Sunaro, a patient at the hospital, lies on a blanket with a broken leg and recently dressed head wounds. He says he was injured trying to recover belongings from the ruins of his house.

He says he fled with his family when the quake struck Saturday. But he went back the next day and a piece of the doorway fell on his leg. He says he's lucky, because he was able to make it to the hospital on his own.

On the main road through Bantul, hundreds of people beg for food, holding out empty boxes. One of them, 18-year old Desid, says her family is depending on donations from people driving by.

She says if someone gives them food, they can eat, as they did this morning. But they don't have anything right now. The earthquake took everything, she says - the schools and everything else.

Relief agencies estimate that 200 thousand people were made homeless by the temblor.

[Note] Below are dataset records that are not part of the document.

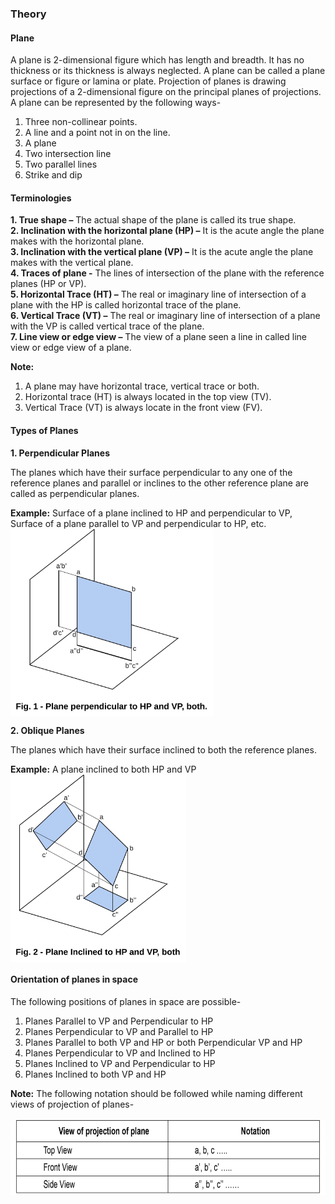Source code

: ### Theory

#### Plane
A plane is 2-dimensional figure which has length and breadth. It has no thickness or its thickness is always neglected. A plane can be called a plane surface or figure or lamina or plate. Projection of planes is drawing projections of a 2-dimensional figure on the principal planes of projections. A plane can be represented by the following ways-

1. Three non-collinear points.
2. A line and a point not in on the line.
3. A plane
4. Two intersection line
5. Two parallel lines
6. Strike and dip

#### Terminologies

**1. True shape –** The actual shape of the plane is called its true shape.<br>
**2. Inclination with the horizontal plane (HP) –** It is the acute angle the plane makes with the horizontal plane.<br>
**3. Inclination with the vertical plane (VP) –** It is the acute angle the plane makes with the vertical plane.<br>
**4. Traces of plane -** The lines of intersection of the plane with the reference planes (HP or VP).<br>
**5. Horizontal Trace (HT) –** The real or imaginary line of intersection of a plane with the HP is called horizontal trace of the plane.<br>
**6. Vertical Trace (VT) –** The real or imaginary line of intersection of a plane with the VP is called vertical trace of the plane.<br>
**7. Line view or edge view –** The view of a plane seen a line in called line view or edge view of a plane.

<b>Note:</b>
1. A plane may have horizontal trace, vertical trace or both.
2. Horizontal trace (HT) is always located in the top view (TV).
3. Vertical Trace (VT) is always locate in the front view (FV).

#### Types of Planes

<b> 1. Perpendicular Planes </b>

The planes which have their surface perpendicular to any one of the reference planes and parallel or inclines to the other reference plane are called as perpendicular planes.

**Example:** Surface of a plane inclined to HP and perpendicular to VP, Surface of a plane parallel to VP and perpendicular to HP, etc. <br>
<img src="images/perpendicular-plane.svg" alt="Perpendicular Plane" height = 300px align = center>

<b>2. Oblique Planes</b>

The planes which have their surface inclined to both the reference planes.

**Example:** A plane inclined to both HP and VP <br>
<img src="images/oblique-plane.svg" alt="Oblique Plane" height = 300px align = middle>

#### Orientation of planes in space

The following positions of planes in space are possible-

1. Planes Parallel to VP and Perpendicular to HP
2. Planes Perpendicular to VP and Parallel to HP
3. Planes Parallel to both VP and HP or both Perpendicular VP and HP
4. Planes Perpendicular to VP and Inclined to HP
5. Planes Inclined to VP and Perpendicular to HP
6. Planes Inclined to both VP and HP

**Note:** The following notation should be followed while naming different views of projection of planes- <br><br>
<img src="images/table.svg" alt="Table" height = 120px>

President Susilo Bambang Yudhoyono has set up an office in the area to oversee recovery efforts, and has visited several sites in the southern part of the city. He appealed Sunday to the international community for humanitarian aid, and pledged one trillion rupiah, or more than $100 million, for reconstruction.

Relief organizations Monday distributed truckloads of supplies. The Red Cross and Red Crescent delivered tents for 10,000 homeless. And the World Food Program says it is distributing 100 metric tons of food to hospitals and disaster relief centers in the area.